§ **Information shown**:
======
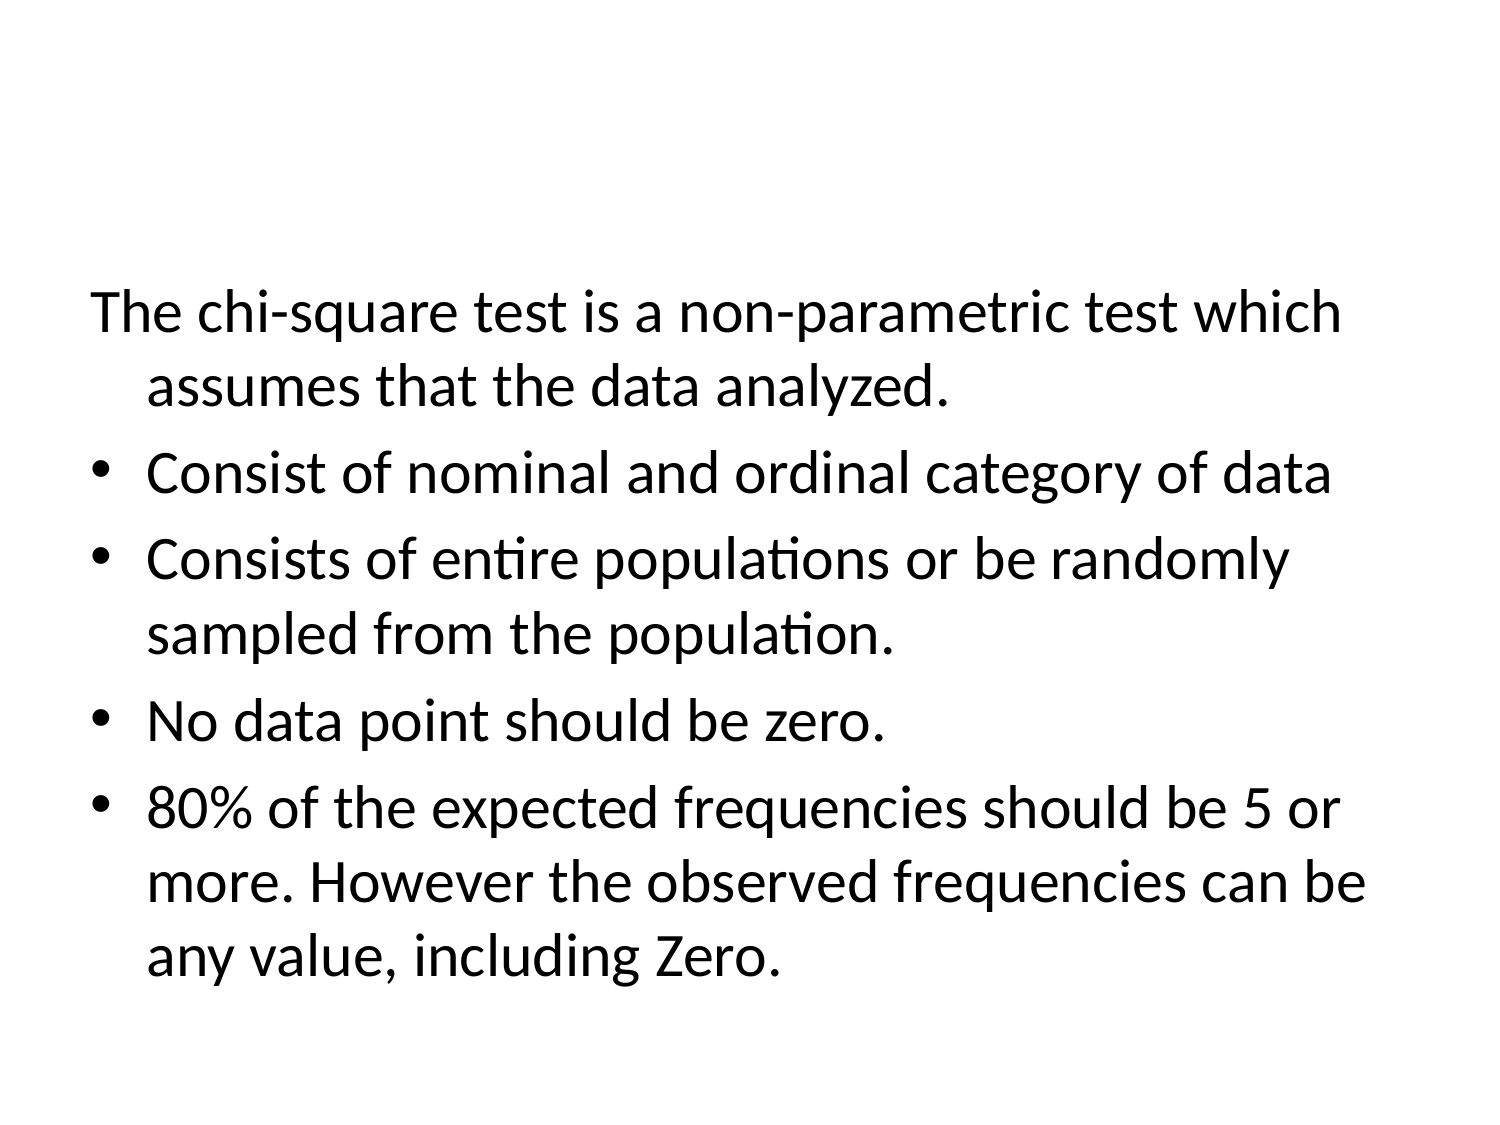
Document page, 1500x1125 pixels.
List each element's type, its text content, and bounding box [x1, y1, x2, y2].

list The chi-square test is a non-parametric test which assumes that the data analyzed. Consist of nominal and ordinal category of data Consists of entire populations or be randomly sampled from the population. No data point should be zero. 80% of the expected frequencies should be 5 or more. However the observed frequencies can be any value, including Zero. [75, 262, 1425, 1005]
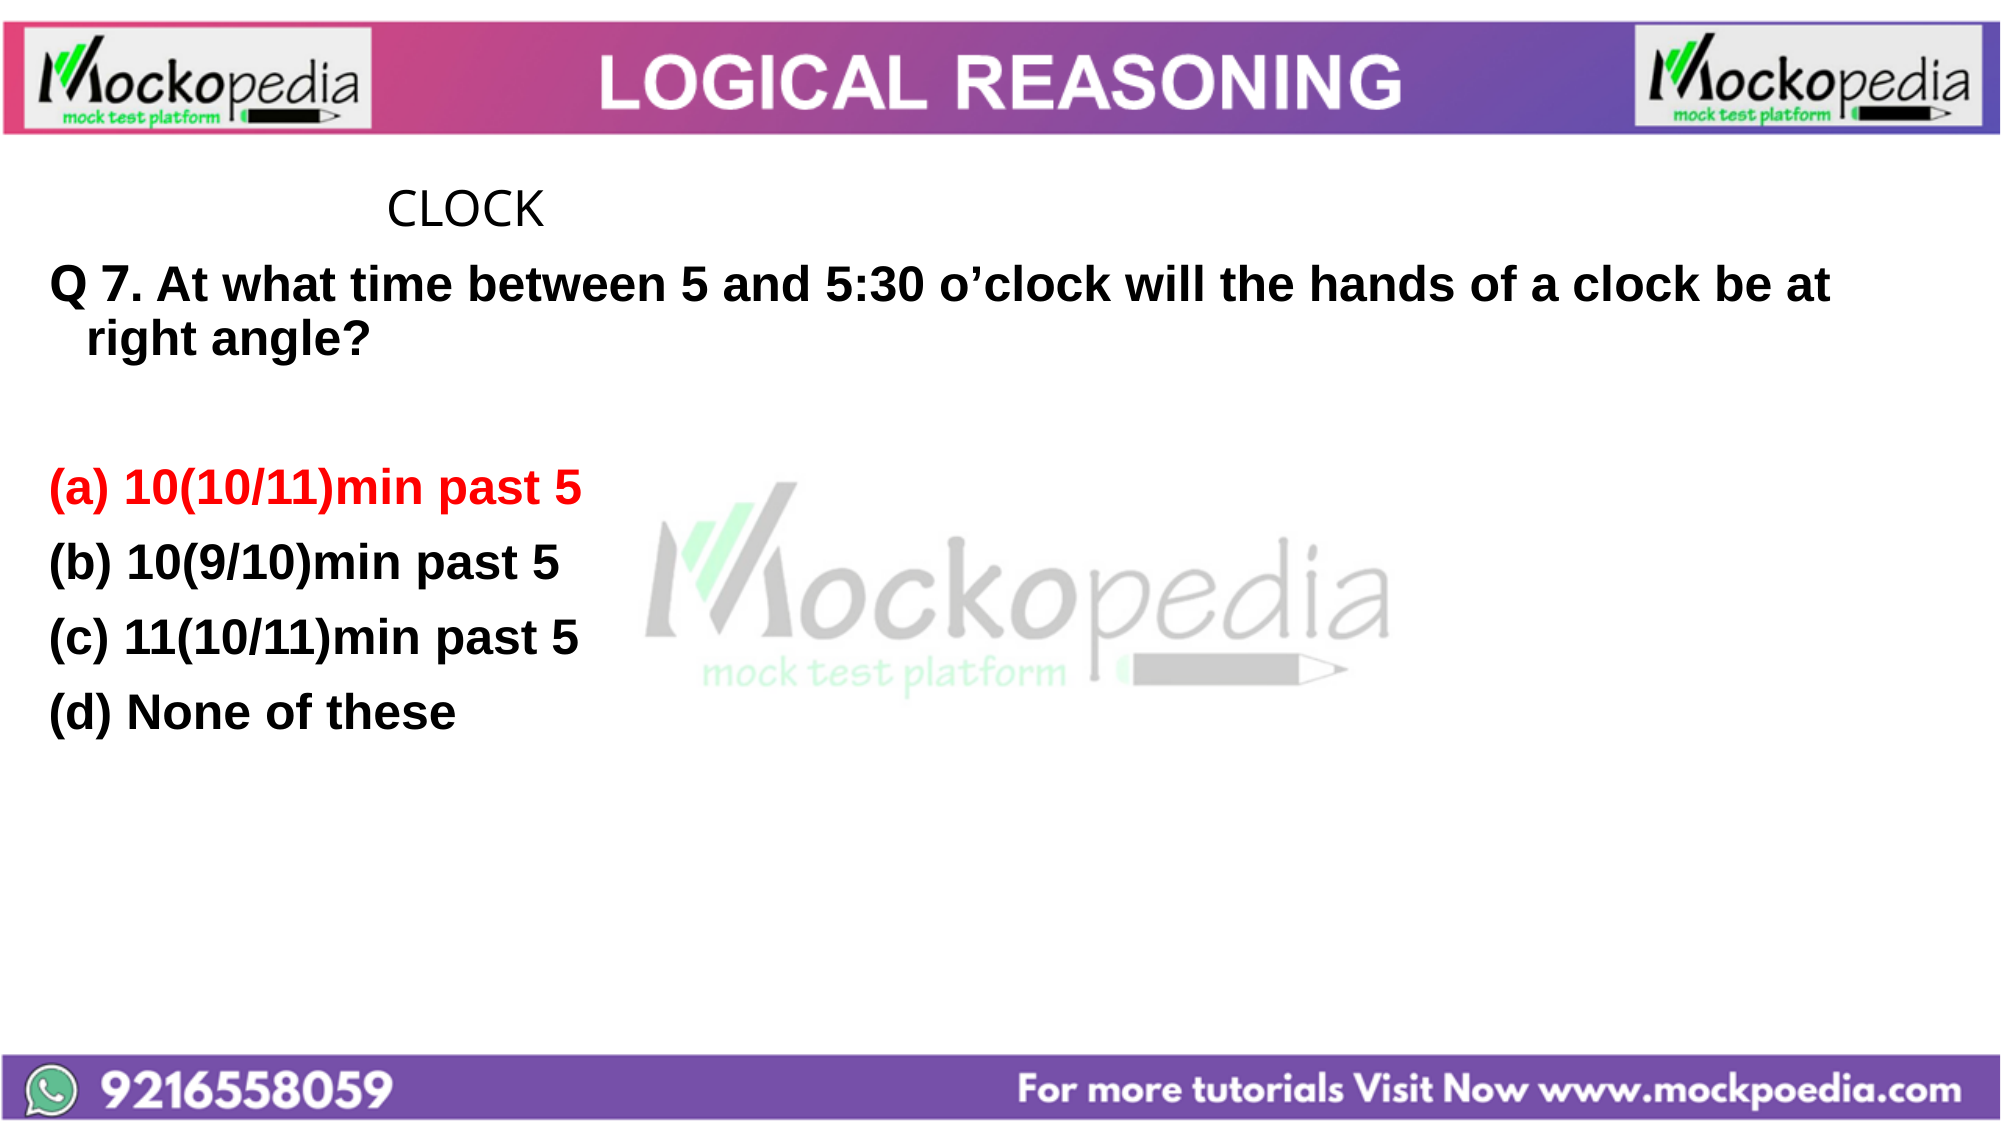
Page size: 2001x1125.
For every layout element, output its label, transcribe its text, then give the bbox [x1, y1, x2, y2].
======
§ **Work instructions**: Retype word for word all the material given above, and keep the pictures out.

§ **Task response**:
Document page, 1500x1125 pixels.
List each element's type, its text content, and bounding box [x1, y1, x2, y2].

list The chi-square test is a non-parametric test which assumes that the data analyzed. Consist of nominal and ordinal category of data Consists of entire populations or be randomly sampled from the population. No data point should be zero. 80% of the expected frequencies should be 5 or more. However the observed frequencies can be any value, including Zero. [75, 262, 1425, 1005]
Page size: 2001x1125.
For every layout element, output its label, transcribe its text, then give the bbox [x1, y1, x2, y2].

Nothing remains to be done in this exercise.